● Required work:
Reproduce the records below word for word, from their first line through the line "family: Polygalaceae", and stop there.

● Extracted information:
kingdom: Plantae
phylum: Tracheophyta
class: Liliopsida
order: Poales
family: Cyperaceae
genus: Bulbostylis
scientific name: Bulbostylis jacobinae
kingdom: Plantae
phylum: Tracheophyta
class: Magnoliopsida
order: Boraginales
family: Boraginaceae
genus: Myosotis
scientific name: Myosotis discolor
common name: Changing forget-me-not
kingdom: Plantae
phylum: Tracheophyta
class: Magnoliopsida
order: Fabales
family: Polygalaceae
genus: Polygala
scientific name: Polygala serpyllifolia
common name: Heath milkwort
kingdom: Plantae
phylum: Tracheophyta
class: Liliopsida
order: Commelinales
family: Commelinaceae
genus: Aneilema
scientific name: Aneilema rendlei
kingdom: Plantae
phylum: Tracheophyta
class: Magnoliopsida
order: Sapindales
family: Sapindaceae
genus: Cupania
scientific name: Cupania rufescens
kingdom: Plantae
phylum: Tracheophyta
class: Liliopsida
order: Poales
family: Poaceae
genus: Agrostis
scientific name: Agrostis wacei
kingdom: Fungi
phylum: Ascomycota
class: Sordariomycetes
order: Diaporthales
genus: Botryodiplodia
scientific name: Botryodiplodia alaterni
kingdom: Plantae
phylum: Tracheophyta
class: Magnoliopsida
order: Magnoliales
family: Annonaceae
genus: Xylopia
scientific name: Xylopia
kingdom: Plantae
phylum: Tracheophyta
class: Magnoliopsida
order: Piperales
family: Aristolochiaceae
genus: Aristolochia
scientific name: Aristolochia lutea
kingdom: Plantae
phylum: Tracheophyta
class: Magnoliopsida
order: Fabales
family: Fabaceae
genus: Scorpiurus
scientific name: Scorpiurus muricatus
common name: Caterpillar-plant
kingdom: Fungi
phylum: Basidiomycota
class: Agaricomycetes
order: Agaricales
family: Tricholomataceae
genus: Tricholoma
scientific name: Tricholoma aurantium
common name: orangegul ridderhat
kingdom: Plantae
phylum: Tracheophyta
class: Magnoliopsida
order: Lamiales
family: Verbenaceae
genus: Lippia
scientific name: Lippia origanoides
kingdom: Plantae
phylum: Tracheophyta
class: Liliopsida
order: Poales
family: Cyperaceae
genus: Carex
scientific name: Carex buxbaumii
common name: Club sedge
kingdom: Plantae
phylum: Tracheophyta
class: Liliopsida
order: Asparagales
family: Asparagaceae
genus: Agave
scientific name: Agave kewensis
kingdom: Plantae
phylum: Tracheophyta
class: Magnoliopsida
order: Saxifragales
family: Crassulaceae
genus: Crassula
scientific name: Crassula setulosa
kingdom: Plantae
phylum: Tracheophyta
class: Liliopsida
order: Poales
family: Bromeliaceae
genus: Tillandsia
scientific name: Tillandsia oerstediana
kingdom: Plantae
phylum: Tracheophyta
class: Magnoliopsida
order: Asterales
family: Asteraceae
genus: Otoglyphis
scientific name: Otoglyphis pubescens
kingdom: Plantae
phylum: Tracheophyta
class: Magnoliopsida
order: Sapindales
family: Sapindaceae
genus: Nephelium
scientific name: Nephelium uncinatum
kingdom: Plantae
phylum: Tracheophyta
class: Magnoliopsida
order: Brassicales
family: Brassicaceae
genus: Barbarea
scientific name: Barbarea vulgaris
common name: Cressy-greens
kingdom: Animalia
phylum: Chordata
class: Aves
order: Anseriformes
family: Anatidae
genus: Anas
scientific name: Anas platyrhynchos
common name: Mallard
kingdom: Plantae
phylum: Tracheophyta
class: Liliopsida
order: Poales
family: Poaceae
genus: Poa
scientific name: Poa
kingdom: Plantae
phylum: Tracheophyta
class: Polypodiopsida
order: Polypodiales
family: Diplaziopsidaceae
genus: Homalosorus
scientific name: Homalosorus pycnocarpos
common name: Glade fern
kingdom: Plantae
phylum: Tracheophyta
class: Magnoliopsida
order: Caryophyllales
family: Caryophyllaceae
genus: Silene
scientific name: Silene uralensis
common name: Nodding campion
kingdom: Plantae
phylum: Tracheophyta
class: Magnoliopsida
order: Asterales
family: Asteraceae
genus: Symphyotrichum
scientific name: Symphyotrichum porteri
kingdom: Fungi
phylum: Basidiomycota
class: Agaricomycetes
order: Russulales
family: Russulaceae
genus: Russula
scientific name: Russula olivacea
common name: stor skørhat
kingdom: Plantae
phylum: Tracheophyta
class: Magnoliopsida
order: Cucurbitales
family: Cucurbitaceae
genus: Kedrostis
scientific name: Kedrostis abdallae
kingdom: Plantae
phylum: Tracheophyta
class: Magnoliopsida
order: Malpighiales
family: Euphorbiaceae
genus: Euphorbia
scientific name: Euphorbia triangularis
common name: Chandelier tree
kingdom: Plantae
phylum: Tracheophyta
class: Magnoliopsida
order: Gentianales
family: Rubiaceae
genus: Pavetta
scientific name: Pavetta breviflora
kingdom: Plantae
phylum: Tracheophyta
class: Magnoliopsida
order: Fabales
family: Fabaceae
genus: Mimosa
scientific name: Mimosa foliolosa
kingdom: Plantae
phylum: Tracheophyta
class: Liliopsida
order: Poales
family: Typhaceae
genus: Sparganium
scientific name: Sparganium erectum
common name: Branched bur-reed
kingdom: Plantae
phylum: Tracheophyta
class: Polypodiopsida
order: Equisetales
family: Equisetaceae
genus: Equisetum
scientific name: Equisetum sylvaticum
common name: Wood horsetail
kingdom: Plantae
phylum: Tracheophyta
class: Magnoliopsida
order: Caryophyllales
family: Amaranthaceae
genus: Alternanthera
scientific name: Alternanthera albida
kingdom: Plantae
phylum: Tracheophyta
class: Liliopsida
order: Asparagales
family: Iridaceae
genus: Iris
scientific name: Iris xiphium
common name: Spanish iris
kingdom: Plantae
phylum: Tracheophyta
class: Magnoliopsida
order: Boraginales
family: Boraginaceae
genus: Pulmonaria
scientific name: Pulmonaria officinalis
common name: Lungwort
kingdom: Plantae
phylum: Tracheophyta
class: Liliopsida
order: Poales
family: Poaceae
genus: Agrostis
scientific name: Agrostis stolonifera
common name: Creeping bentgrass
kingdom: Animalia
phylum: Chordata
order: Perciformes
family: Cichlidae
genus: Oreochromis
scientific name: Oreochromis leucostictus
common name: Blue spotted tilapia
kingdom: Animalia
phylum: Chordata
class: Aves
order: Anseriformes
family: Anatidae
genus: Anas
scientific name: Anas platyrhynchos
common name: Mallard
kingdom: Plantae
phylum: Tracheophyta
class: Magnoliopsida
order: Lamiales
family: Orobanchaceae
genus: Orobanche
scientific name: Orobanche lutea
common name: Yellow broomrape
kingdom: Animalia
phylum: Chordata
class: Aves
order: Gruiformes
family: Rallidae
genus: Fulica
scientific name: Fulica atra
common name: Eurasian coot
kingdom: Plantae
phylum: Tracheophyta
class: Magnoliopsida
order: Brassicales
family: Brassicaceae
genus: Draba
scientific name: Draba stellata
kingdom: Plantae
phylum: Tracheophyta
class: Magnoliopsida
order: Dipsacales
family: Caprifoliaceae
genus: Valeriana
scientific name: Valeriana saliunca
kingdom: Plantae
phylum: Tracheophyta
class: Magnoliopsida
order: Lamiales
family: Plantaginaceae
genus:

● Output for this exercise:
kingdom: Plantae
phylum: Tracheophyta
class: Liliopsida
order: Poales
family: Cyperaceae
genus: Bulbostylis
scientific name: Bulbostylis jacobinae
kingdom: Plantae
phylum: Tracheophyta
class: Magnoliopsida
order: Boraginales
family: Boraginaceae
genus: Myosotis
scientific name: Myosotis discolor
common name: Changing forget-me-not
kingdom: Plantae
phylum: Tracheophyta
class: Magnoliopsida
order: Fabales
family: Polygalaceae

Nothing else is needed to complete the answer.